Turning millions of DNA fragments into knowledge is a puzzle. “We have all the pieces, but we don’t know what the picture looks like,” Kevin says. “Bioinformatics tools help us put that puzzle together.” By assembling overlapping fragments, researchers can reconstruct near-complete microbial genomes—known as metagenome-assembled genomes, or MAGs. These often include organisms never seen before, highlighting the gaps in current databases. Feeding these new genomes back into reference libraries creates a feedback loop: the more data researchers contribute, the better the tools become for everyone.
This is where collaboration enters the picture. Kevin is working to integrate his findings with the bioBakery ecosystem, a suite of pipelines developed by teams at Harvard University and the University of Trento. Among these tools, MetaPhlAn stands out for its ability to profile microbial communities from shotgun data with remarkable accuracy, often down to species or strain level. HUMAnN complements this by mapping genes to metabolic pathways, revealing what functions microbes might perform. “We’re going from raw letters to actionable insight, and bioBakery helps us do that step by step,” Kevin explains.
Looking ahead: Spring in Trento
Kevin’s connection to the University of Trento began when assistant professor Francesco Asnicar, formerly presented at a PIG PARADIGM monthly webinar. Francesco’s group is a global leader in microbiome bioinformatics, known for developing and maintaining MetaPhlAn and other bioBakery tools. The collaboration will start with Kevin sharing MAGs from pig samples, which Trento researchers will help characterize and integrate into MetaPhlAn’s database. “If we start collaborating with the people who make these tools, we can have better tools informed by animal data—not just human microbiomes,” Kevin says.
The partnership also includes a planned research stay in Trento this spring, where Kevin will spend about a month working directly with the team. “We won’t finish everything in a month, but we’ll kick-start the right things—and keep building from there,” he notes. The goal is to apply the updated tools to his pig datasets and refine workflows for animal microbiomes. It’s a short visit, but an important step toward building long-term collaboration and advancing Kevin’s own expertise in high-level bioinformatics.

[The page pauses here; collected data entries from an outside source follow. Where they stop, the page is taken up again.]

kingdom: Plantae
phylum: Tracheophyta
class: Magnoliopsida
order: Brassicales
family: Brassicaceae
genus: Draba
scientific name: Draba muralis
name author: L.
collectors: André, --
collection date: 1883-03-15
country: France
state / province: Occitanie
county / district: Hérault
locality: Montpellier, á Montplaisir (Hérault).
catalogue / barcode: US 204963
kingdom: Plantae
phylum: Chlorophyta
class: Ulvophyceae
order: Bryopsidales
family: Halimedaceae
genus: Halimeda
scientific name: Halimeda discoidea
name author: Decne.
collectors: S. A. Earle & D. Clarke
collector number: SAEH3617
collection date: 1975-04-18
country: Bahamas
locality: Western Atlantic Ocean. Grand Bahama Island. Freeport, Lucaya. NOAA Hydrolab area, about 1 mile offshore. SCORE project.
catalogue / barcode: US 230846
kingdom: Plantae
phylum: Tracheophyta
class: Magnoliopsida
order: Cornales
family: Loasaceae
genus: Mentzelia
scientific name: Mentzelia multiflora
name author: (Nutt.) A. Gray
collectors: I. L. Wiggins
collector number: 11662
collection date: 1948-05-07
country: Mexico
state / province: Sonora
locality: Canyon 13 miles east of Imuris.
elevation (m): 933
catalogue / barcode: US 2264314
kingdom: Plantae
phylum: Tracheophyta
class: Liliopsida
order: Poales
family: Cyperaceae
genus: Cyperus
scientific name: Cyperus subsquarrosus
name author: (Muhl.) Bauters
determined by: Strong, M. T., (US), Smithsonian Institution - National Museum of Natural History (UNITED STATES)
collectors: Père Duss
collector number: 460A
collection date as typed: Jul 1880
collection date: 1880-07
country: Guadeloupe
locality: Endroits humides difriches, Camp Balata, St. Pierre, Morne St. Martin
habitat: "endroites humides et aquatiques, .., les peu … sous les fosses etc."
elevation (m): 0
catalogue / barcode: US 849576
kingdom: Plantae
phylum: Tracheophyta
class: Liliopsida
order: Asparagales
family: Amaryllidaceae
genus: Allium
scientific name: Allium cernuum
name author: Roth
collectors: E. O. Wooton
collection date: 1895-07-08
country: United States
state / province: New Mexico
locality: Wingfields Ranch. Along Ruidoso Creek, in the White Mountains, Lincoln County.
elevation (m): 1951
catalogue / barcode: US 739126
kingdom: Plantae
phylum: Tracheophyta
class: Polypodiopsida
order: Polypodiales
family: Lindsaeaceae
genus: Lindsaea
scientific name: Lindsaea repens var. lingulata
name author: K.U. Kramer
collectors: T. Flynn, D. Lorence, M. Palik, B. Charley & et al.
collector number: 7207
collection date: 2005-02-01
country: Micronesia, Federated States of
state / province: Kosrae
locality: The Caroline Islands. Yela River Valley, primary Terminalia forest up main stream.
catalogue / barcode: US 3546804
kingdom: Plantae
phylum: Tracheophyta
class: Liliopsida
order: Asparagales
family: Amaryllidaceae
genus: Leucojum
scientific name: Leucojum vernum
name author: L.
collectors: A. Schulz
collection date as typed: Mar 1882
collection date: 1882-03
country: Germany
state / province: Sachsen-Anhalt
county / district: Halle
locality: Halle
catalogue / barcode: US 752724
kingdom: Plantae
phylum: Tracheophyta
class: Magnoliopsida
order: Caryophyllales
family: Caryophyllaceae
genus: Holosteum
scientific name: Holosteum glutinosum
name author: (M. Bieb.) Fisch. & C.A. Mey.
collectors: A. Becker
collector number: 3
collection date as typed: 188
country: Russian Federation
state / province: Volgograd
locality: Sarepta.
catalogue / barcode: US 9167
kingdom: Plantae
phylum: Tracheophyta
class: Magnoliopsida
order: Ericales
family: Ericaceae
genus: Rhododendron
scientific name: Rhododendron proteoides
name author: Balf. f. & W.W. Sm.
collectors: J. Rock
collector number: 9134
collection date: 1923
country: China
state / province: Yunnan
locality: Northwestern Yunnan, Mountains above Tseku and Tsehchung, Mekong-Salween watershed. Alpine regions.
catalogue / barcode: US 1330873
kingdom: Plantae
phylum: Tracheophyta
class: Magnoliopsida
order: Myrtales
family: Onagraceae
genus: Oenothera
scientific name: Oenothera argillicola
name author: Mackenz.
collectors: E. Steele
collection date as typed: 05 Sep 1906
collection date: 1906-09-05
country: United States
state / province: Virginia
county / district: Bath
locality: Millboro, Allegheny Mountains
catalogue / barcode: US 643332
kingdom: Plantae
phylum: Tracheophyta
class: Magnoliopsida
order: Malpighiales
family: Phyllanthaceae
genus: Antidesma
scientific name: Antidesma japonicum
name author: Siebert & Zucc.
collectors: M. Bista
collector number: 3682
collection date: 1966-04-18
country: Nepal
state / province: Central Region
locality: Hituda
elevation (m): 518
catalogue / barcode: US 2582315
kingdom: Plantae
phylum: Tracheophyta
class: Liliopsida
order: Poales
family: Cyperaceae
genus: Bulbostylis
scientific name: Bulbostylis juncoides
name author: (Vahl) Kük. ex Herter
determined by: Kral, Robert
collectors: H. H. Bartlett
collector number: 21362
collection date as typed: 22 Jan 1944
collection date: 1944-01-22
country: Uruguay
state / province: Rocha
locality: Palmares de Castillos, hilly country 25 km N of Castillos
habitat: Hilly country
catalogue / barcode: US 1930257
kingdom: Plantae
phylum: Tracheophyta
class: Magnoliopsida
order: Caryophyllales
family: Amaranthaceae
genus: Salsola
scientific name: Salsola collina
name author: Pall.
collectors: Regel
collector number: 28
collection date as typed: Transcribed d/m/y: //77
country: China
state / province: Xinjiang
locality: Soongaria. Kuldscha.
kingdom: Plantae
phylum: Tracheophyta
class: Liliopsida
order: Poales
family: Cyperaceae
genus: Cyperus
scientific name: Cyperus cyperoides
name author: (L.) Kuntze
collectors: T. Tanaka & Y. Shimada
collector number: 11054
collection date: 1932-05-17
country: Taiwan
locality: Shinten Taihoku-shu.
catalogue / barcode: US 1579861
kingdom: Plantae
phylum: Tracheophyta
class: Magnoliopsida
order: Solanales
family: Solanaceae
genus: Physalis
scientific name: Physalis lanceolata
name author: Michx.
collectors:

Shotgun metagenomics is resource-intensive, requiring external sequencing services and high-performance computing platforms like GenomeDK. There are also scientific debates about synthetic genomes—organisms inferred from DNA but never cultured. Kevin sees these challenges as opportunities. “The best way to tackle these issues is creating more information, improving the tools, and collaborating openly. That’s how animal microbiomes become primary members of the community in global research,” he says.
According to Kevin, this work is about more than pipelines and algorithms: It’s about giving scientists the ability to ask better questions and get clearer answers—whether that means identifying which strain of E. coli is present in a piglet’s gut or understanding how early nutrition shapes microbial functions that influence health, he says. “For me, the collaboration with Francesco Asnicar’s team is not just a technical upgrade; it’s a way to ensure that animal microbiomes are represented in the tools that drive microbiome science forward”.
Fact box:
- 16S rRNA amplicon sequencing: Taxonomy at genus level; cost‑effective; limited functional insight.
- Shotgun metagenomics: All DNA; species/strain resolution; functional potential; resource intensive.
- MetaPhlAn (bioBakery): Taxonomic profiling via clade‑specific markers; often species/strain level.
- HUMAnN (bioBakery): Functional profiling; maps genes to pathways and contributions.
- MAGs: Metagenome‑assembled genomes reconstructed from shotgun data; key for discovering novel taxa.
- GenomeDK: High‑performance computing platform used to run bioinformatics pipelines at scale.